DP World, one of the world’s largest port operators, has forecast that supply chain bottlenecks that have disrupted global trade flows will continue for at least another two years.
In an interview with Bloomberg TV at Expo 2020 in Dubai on Friday, the company’s chairman and CEO, Sultan Ahmed bin Sulayem, said: “The global supply chain was in crisis at the beginning of the epidemic.” “Maybe in 2023 we will see easing.”
He said that the effects of the accumulated shortages and delays are reflected in the huge rise in freight shipping costs. “Shipping rates will continue to increase and shipping lines are having a great time.”
Global supply chains are struggling to keep up with demand and overcome labor disruptions caused by the COVID-19 outbreak. The world’s largest shipping line, AP Muller-Maersk, has warned that bottlenecks may last longer than expected, and some companies have vowed to cap spot prices.
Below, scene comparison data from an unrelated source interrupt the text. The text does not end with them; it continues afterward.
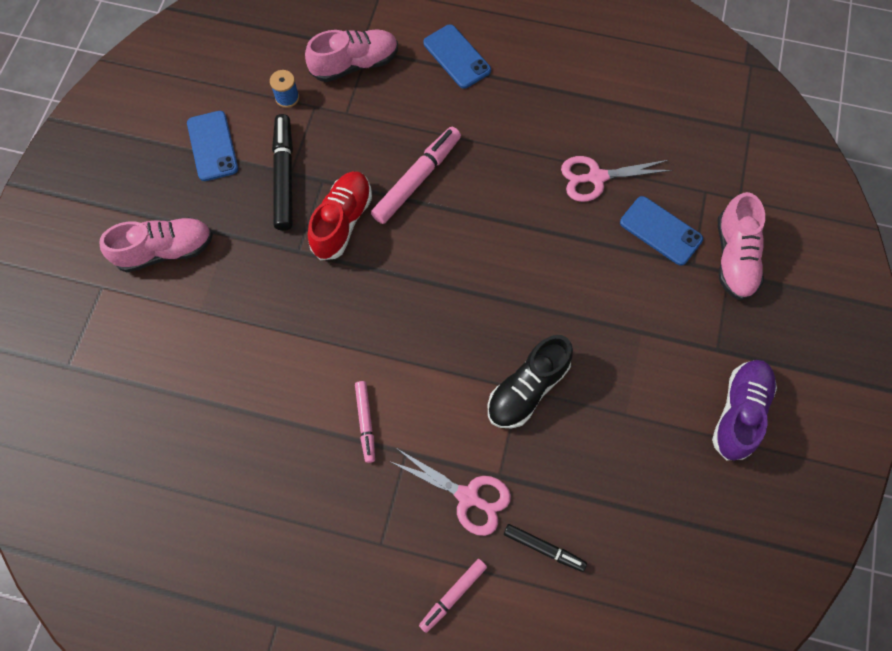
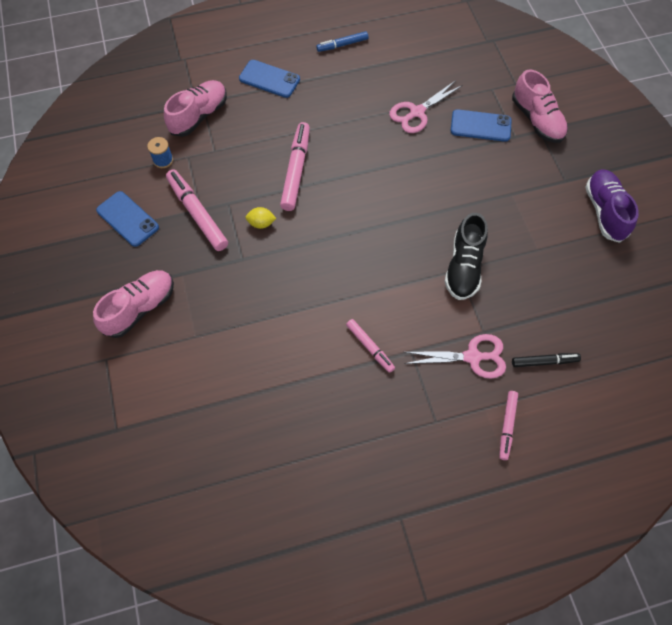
camera: 30 degrees left, 5 degrees down
black marker [272,114,293,231] -> pink marker [166,170,228,251]
red shoe [308,171,372,260] -> yellow lemon [245,207,276,229]
none -> blue marker [316,31,368,52]

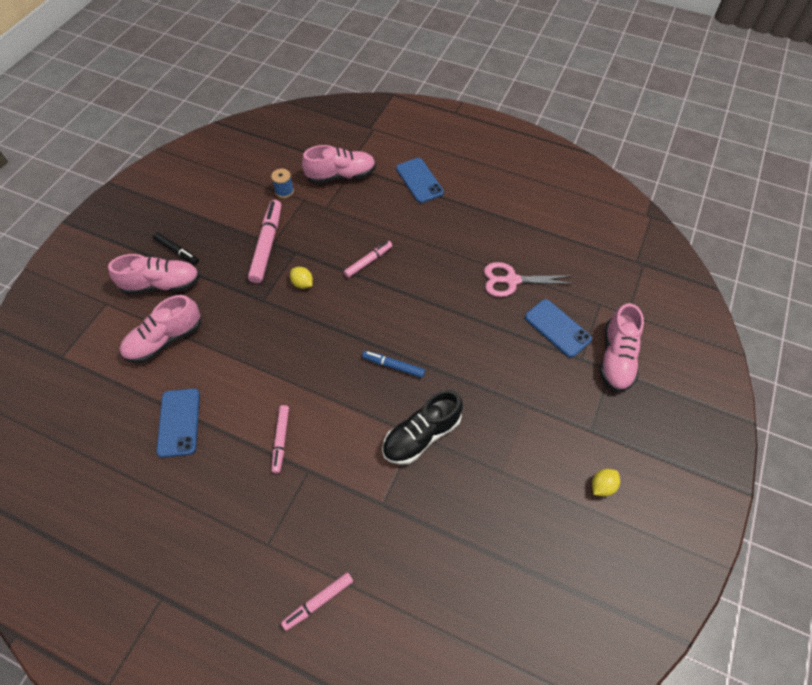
camera: 40 degrees right, 5 degrees down
blue phone [96,191,159,247] -> blue phone moved to [156,388,200,458]
pink marker [280,122,310,211] -> pink marker [344,241,393,278], size x0.59
blue marker [316,31,368,52] -> blue marker moved to [362,351,425,378]
pink scissors [404,334,506,379] -> none
black marker [512,353,581,367] -> black marker moved to [153,232,199,265]
purple shoe [585,169,639,243] -> yellow lemon [592,469,620,496]
none -> pink shoe [120,295,201,363]

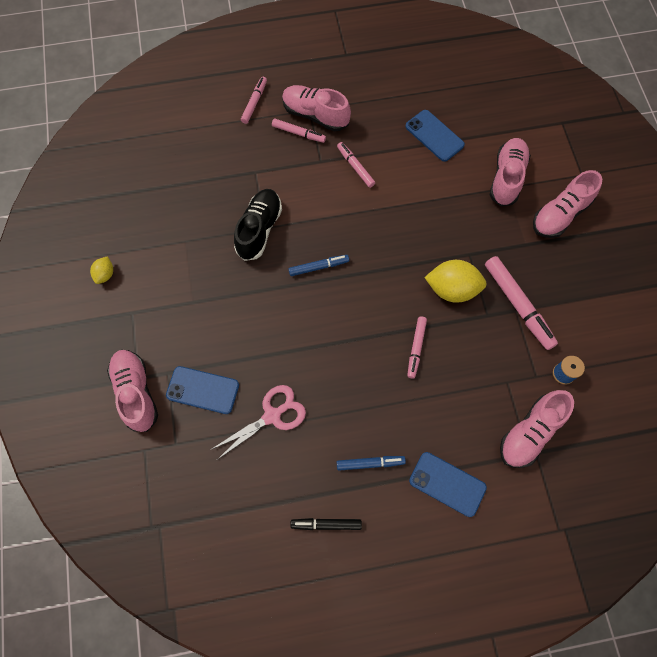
camera: 145 degrees right, 10 degrees up
black marker [153,232,199,265] -> black marker moved to [290,518,362,530]
yellow lemon [290,267,313,289] -> yellow lemon [424,260,487,303], size x1.95
none -> pink marker [272,119,326,143]
none -> pink shoe [282,85,351,131]
none -> blue marker [337,456,406,471]

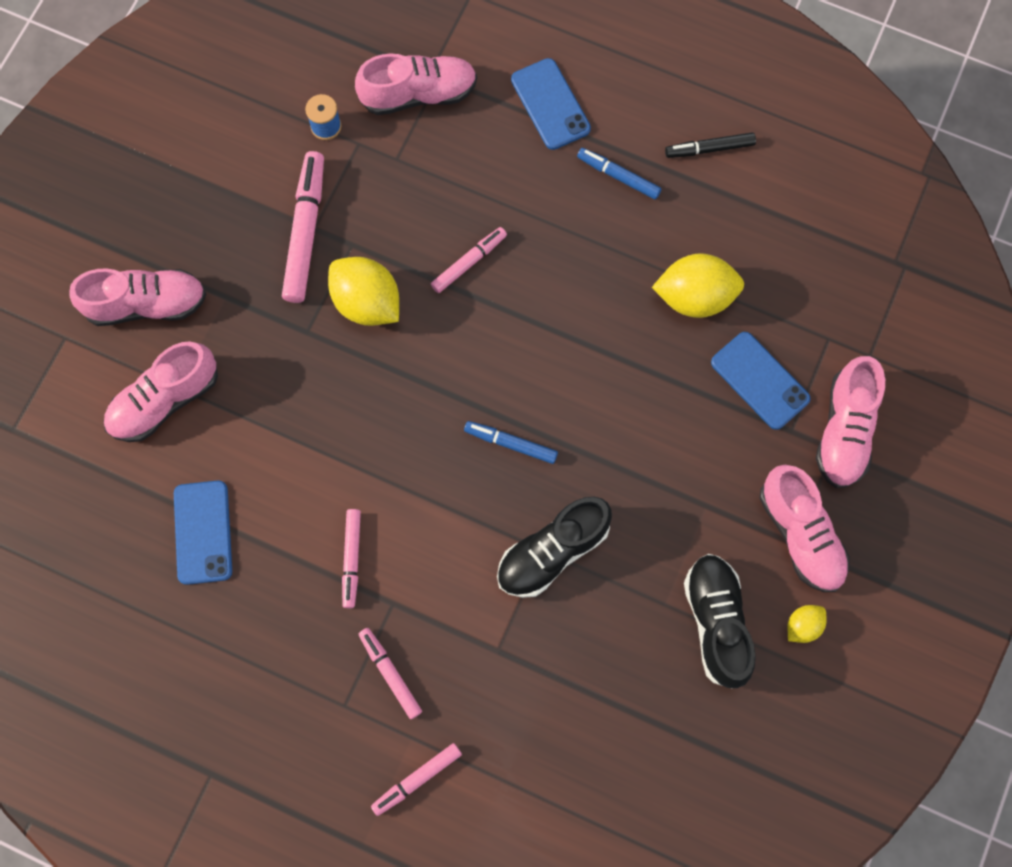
camera: 145 degrees left, 5 degrees up
pink scissors [210,385,306,460] -> yellow lemon [652,253,744,318]
pink shoe [282,85,351,131] -> pink shoe moved to [760,465,850,592]
black marker [290,518,362,530] -> black marker turned 135 degrees clockwise [665,132,756,158]
none -> black shoe [684,554,756,689]

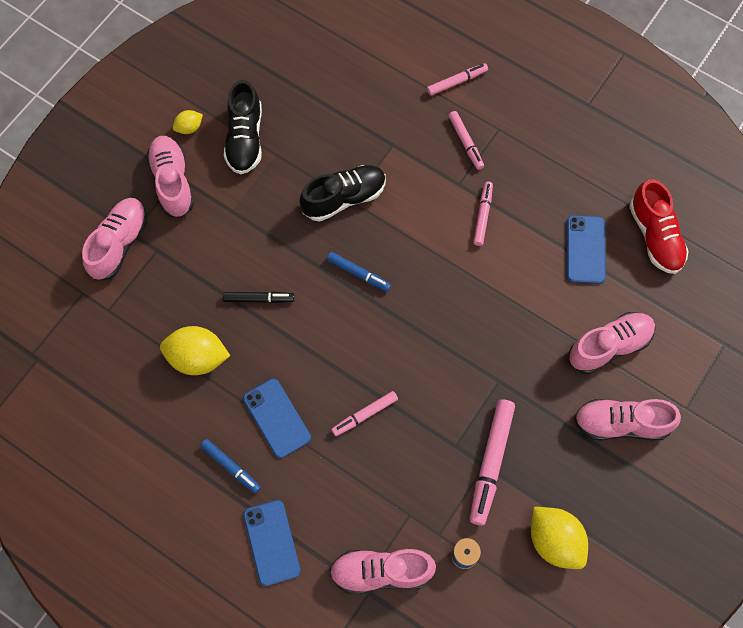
camera: 170 degrees left, 5 degrees down
yellow lemon [328,257,399,326] -> yellow lemon moved to [531,507,588,569]
black marker [665,132,756,158] -> black marker moved to [223,292,294,303]
blue phone [711,332,811,430] -> blue phone moved to [243,379,311,458]
none -> red shoe [629,179,689,274]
DP World is one of the world’s largest operators of seaports and inland shipping terminals, with operations spanning from London and Antwerp to hubs in Africa, Russia, India, and the Americas. The company recently announced a series of deals as it tries to become a more diversified and integrated logistics company.
Meanwhile, the company continues to look for ways to reduce debt and is considering offering an opportunity for international investors to buy into the Jebel Ali Free Zone, a valuable asset that has helped turn Dubai into a global trade hub, according to people familiar with the matter.
The company is also reviewing costs related to office space after effectively weathering the disruptions caused by the pandemic. Bin Sulayem said DP World has canceled plans to build a new headquarters and lease a larger office. “We’re re-engineering the way we work,” he explained. “Do we need all these offices around the world?”